ASIC and APRA release updated Corporate Plans: climate, cyber and super key priorities

In late August 2023, ASIC and APRA released their latest Corporate Plans setting out their key priorities. High on both regulators’ agendas are the areas of climate change, cyber security and superannuation.

ASIC

ASIC’s external priorities for 2023-2027 include:

• Product design and distribution, including reducing the risk of harm to consumers of financial and credit products caused by poor product design, distribution and marketing.
• Sustainable finance through proactive supervision and enforcement of governance and disclosure standards, including greenwashing.
• Retirement decision-making, with a focus on superannuation products, managed investments and financial advice. Core strategic projects include a review of trustee transparency; surveillance of trustee’s oversight of advice fee deductions; monitoring of underperformance notifications; surveillance of internal dispute resolution practices; review of the implementation of the retirement income covenant; surveillance of insurance in superannuation; and undertaking a refresh of the supervision of self-managed superannuation fund (SMSF)’s auditors.
• Technology risks, including managing cyber-risk, addressing scams and harm arising from crypto assets, supervising the ASX’s implementation of the CHESS replacement, and reviewing artificial intelligence (AI) and machine-learning practices.

Core strategic projects that cut across a number of these priorities include:

• implementing the recently legislated Financial Accountability (FAR) regime;
• supporting compliance with the breach reporting regime which commenced 1 October 2021;
• enforcement against misleading or deceptive conduct and misinformation in relation to investment products and high-risk property schemes;
• review of whistleblower programs;
• supporting the establishment of a Compensation Scheme of Last Resort (CSLR); and
• finalising and implementing the Indigenous Financial Services Framework.

APRA

APRA’s key priorities over the next year (2023-2024) include:

• addressing system-wide risks and ensuring fit-for-purpose macroprudential policy settings;
• strengthening operational resilience, including cyber resilience;
• managing climate-related financial risks, including undertaking a Climate Vulnerability Assessment for general insurers (in 2022 this was undertaken by Australia’s five largest banks) and embedding climate risk in APRA’s approach to supervision; and
• improving superannuation transparency, including in respect of investment performance.
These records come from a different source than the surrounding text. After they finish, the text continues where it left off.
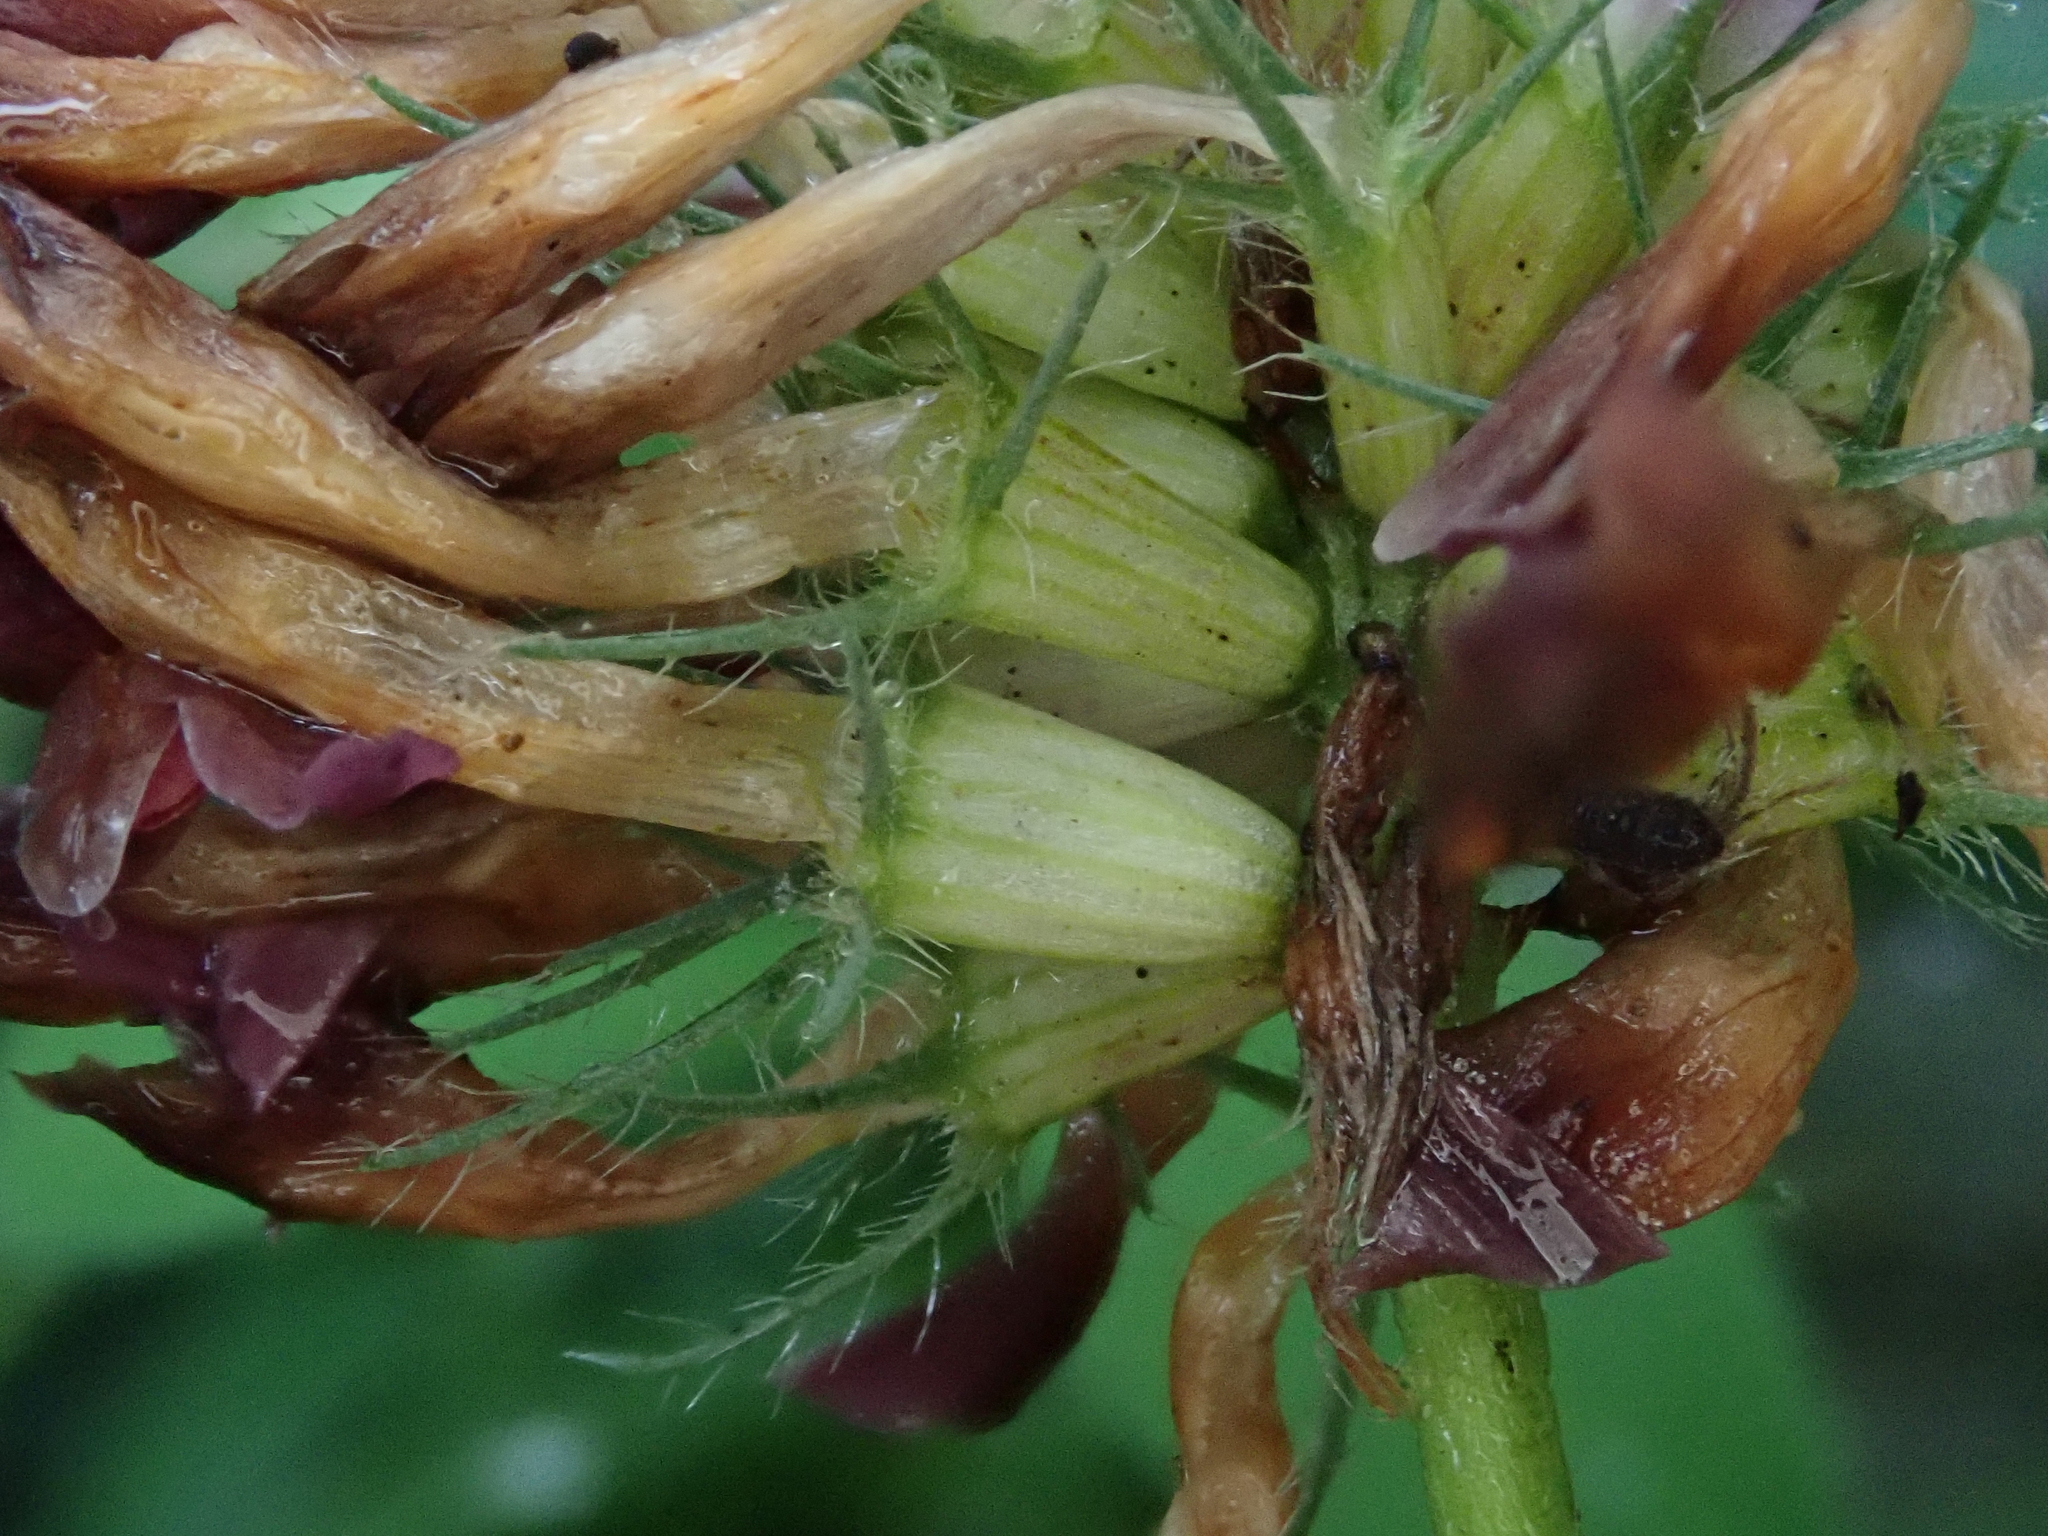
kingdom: Plantae
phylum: Tracheophyta
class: Magnoliopsida
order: Fabales
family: Fabaceae
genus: Trifolium
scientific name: Trifolium medium
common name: Zigzag clover
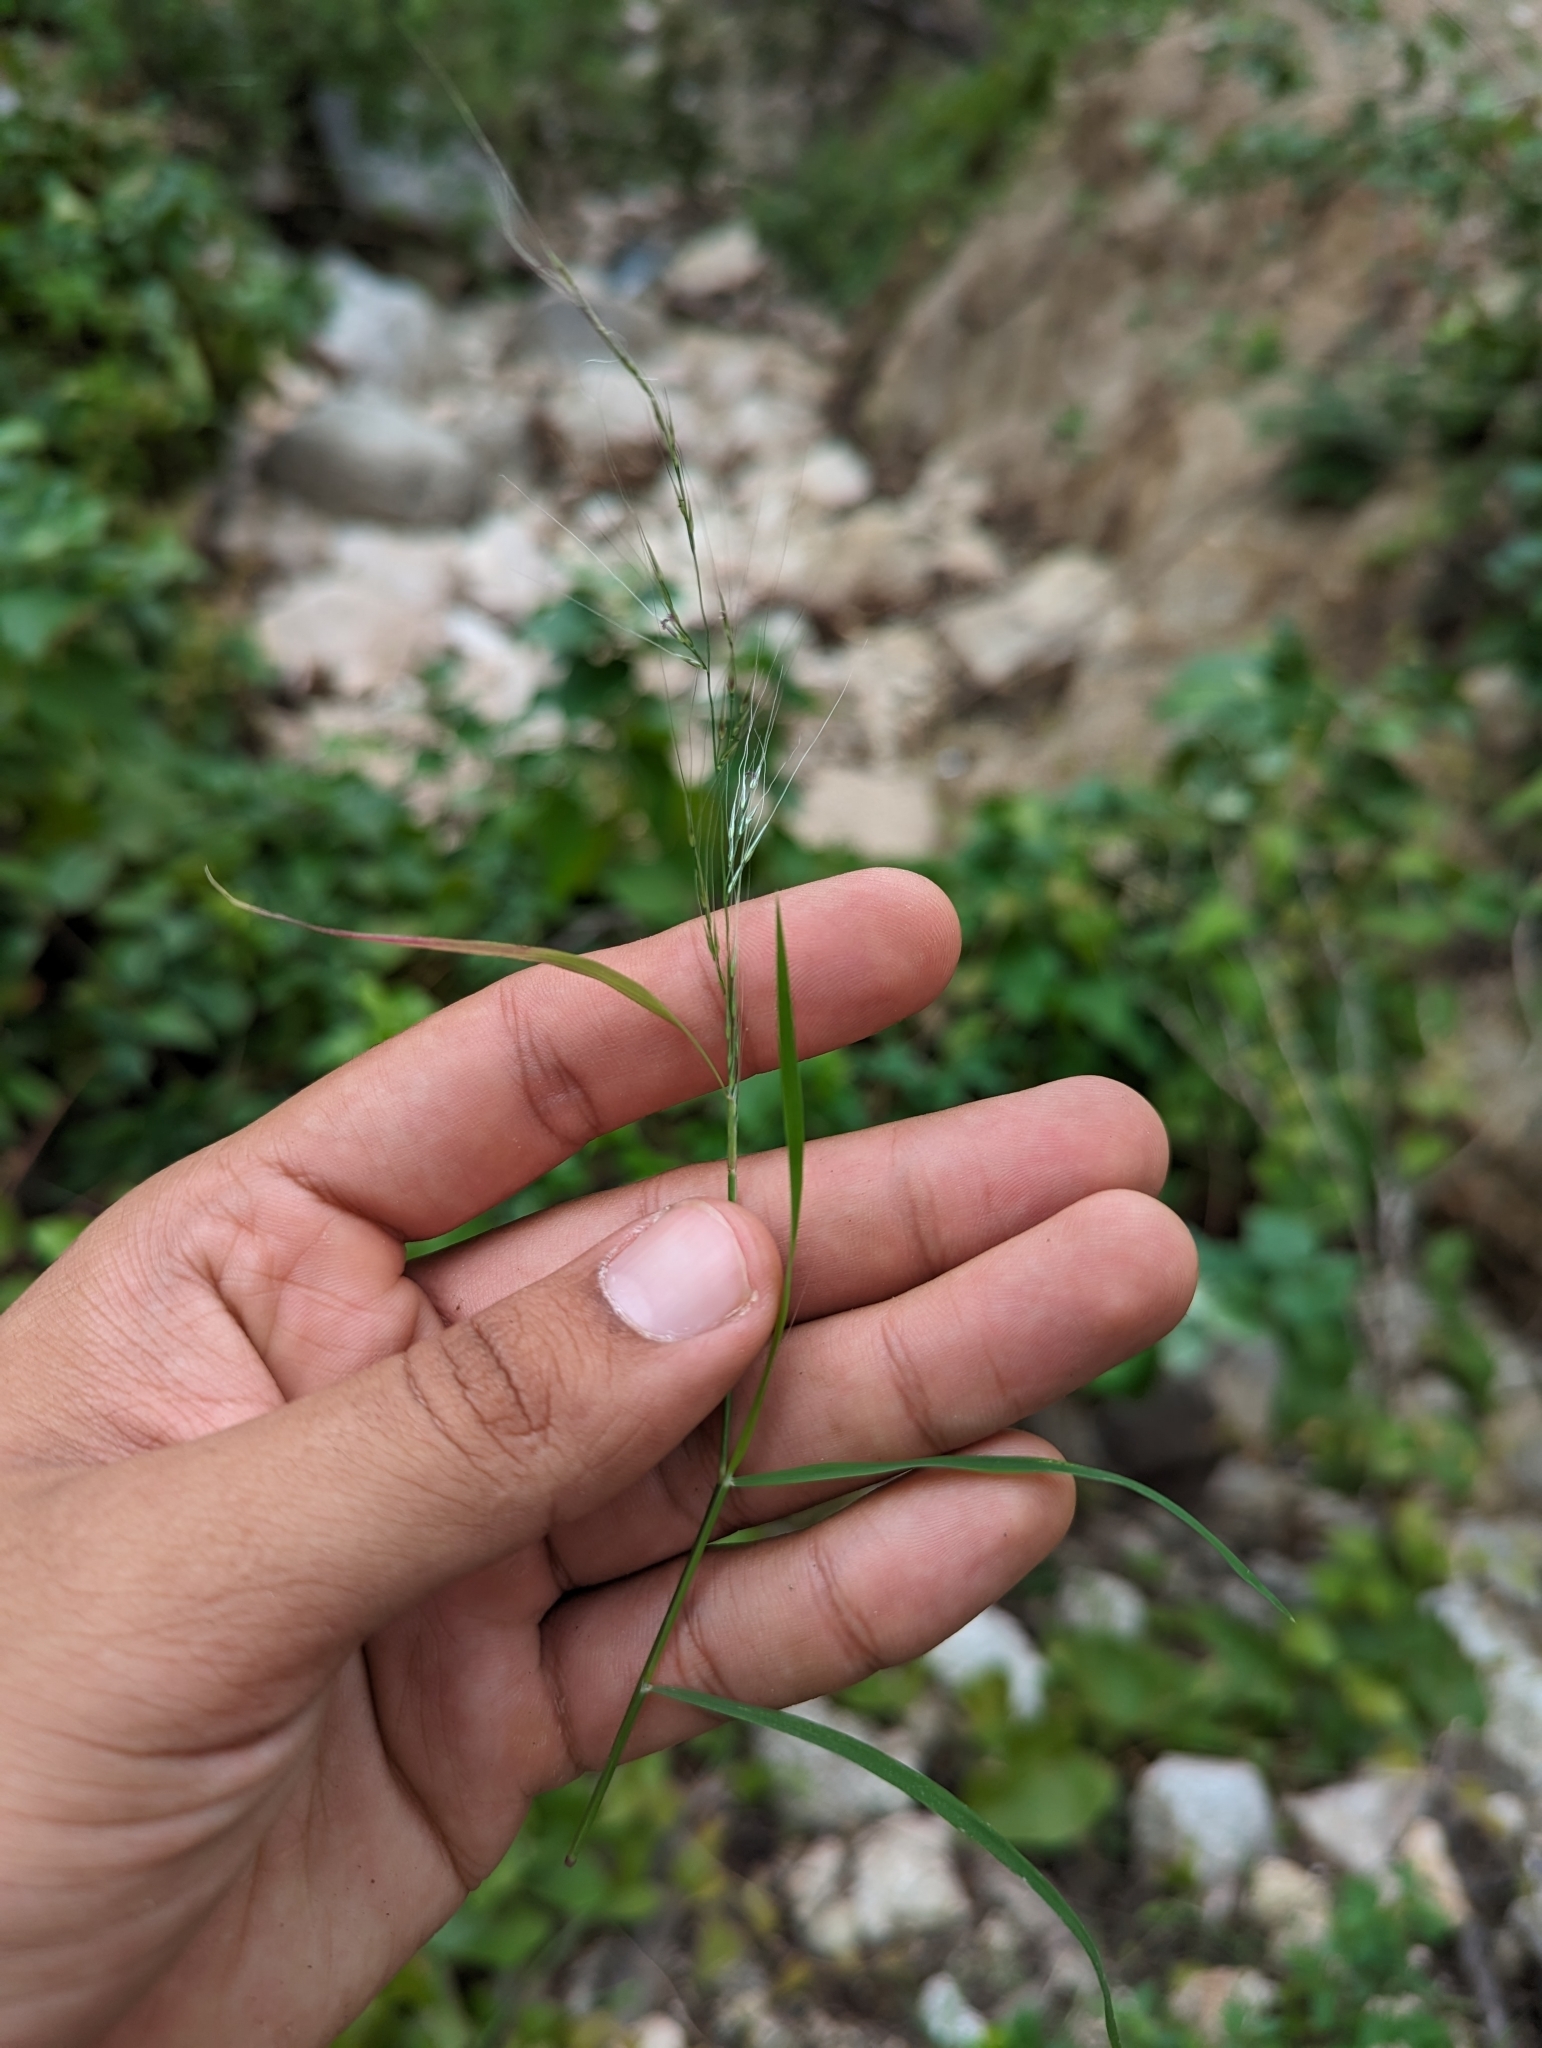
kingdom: Plantae
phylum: Tracheophyta
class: Liliopsida
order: Poales
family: Poaceae
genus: Muhlenbergia
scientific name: Muhlenbergia microsperma
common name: Littleseed muhly
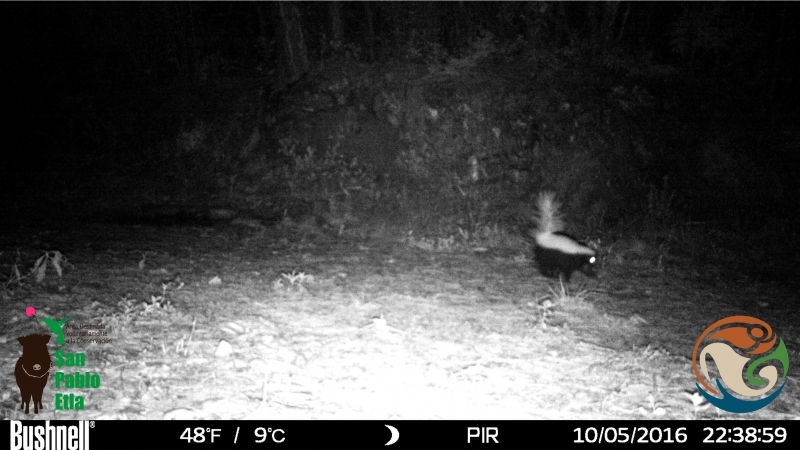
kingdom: Animalia
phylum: Chordata
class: Mammalia
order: Carnivora
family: Mephitidae
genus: Conepatus
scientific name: Conepatus leuconotus
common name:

Importantly, in respect of climate, APRA committed to using existing and new data to prepare and develop insights for emerging issue and best practice. Given the amount of data, methodology and capability gaps in climate, guidance from the regulator will be welcome, particularly considering the expected commencement of mandatory climate reporting from 1 July 2024. See this article on what is being proposed on mandatory climate reporting, and this article which summarises the AICD’s policy position on the proposal.

Implications for directors

As has been the case for some time, non-financial risks, including cyber and climate, remain front of mind for regulators. These focus areas mirror those on many board agendas. See the AICD and CSCRC Cyber Security Governance Principles and the CGI Australia website for more information.

In respect of climate, ASIC in particular has been active in enforcing greenwashing risk, having undertaken 35 enforcement actions in the period 1 July 2022 to 31 March 2023 and commenced three civil penalty proceedings, including an action brought in August 2023 against Active Super. With community and investor expectations continuing to rise, we can expect to see further enforcement activity and heightened scrutiny of corporate disclosures. For more detail on ASIC’s greenwashing enforcement, see this AICD article.

Following various reviews of superannuation fund performance and disclosure practices and intense market competition, the sector continues to be a regulatory priority for regulators. With the sector continuing to grow in scale and economic importance, directors of super funds can expect a high degree of regulator and stakeholder attention going forward.